### YOUR ASSIGNMENT:
Repeat the data in full and exactly. Leave the pictures out.

[Electronics engineering source data]

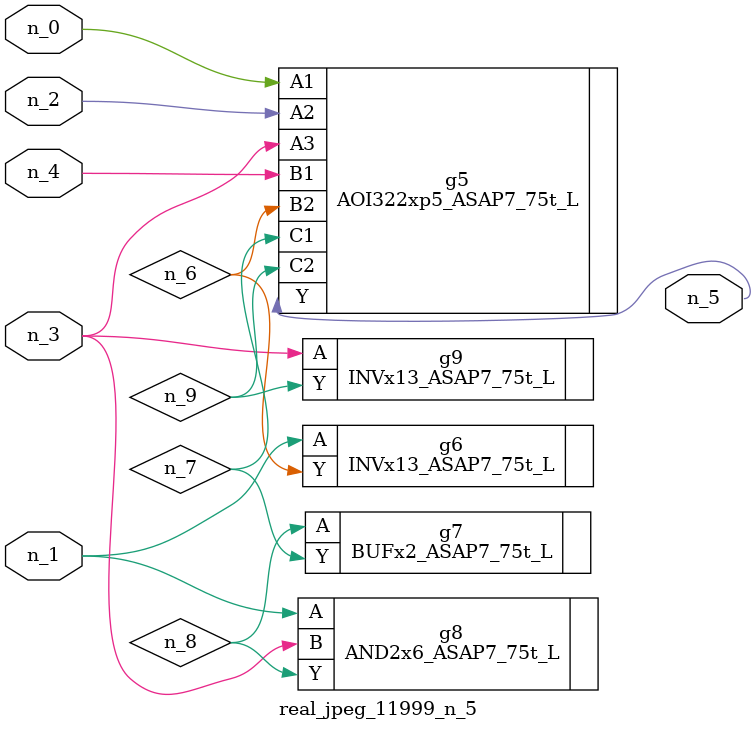
<source format=v>
module real_jpeg_11999_n_5 (n_4, n_0, n_1, n_2, n_3, n_5);

input n_4;
input n_0;
input n_1;
input n_2;
input n_3;

output n_5;

wire n_8;
wire n_6;
wire n_7;
wire n_9;

AOI322xp5_ASAP7_75t_L g5 ( 
.A1(n_0),
.A2(n_2),
.A3(n_3),
.B1(n_4),
.B2(n_6),
.C1(n_7),
.C2(n_9),
.Y(n_5)
);

INVx13_ASAP7_75t_L g6 ( 
.A(n_1),
.Y(n_6)
);

AND2x6_ASAP7_75t_L g8 ( 
.A(n_1),
.B(n_3),
.Y(n_8)
);

INVx13_ASAP7_75t_L g9 ( 
.A(n_3),
.Y(n_9)
);

BUFx2_ASAP7_75t_L g7 ( 
.A(n_8),
.Y(n_7)
);


endmodule
</source>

### ANSWER TO THIS EXERCISE:
<source format=v>
module real_jpeg_11999_n_5 (n_4, n_0, n_1, n_2, n_3, n_5);

input n_4;
input n_0;
input n_1;
input n_2;
input n_3;

output n_5;

wire n_8;
wire n_6;
wire n_7;
wire n_9;

AOI322xp5_ASAP7_75t_L g5 ( 
.A1(n_0),
.A2(n_2),
.A3(n_3),
.B1(n_4),
.B2(n_6),
.C1(n_7),
.C2(n_9),
.Y(n_5)
);

INVx13_ASAP7_75t_L g6 ( 
.A(n_1),
.Y(n_6)
);

AND2x6_ASAP7_75t_L g8 ( 
.A(n_1),
.B(n_3),
.Y(n_8)
);

INVx13_ASAP7_75t_L g9 ( 
.A(n_3),
.Y(n_9)
);

BUFx2_ASAP7_75t_L g7 ( 
.A(n_8),
.Y(n_7)
);


endmodule
</source>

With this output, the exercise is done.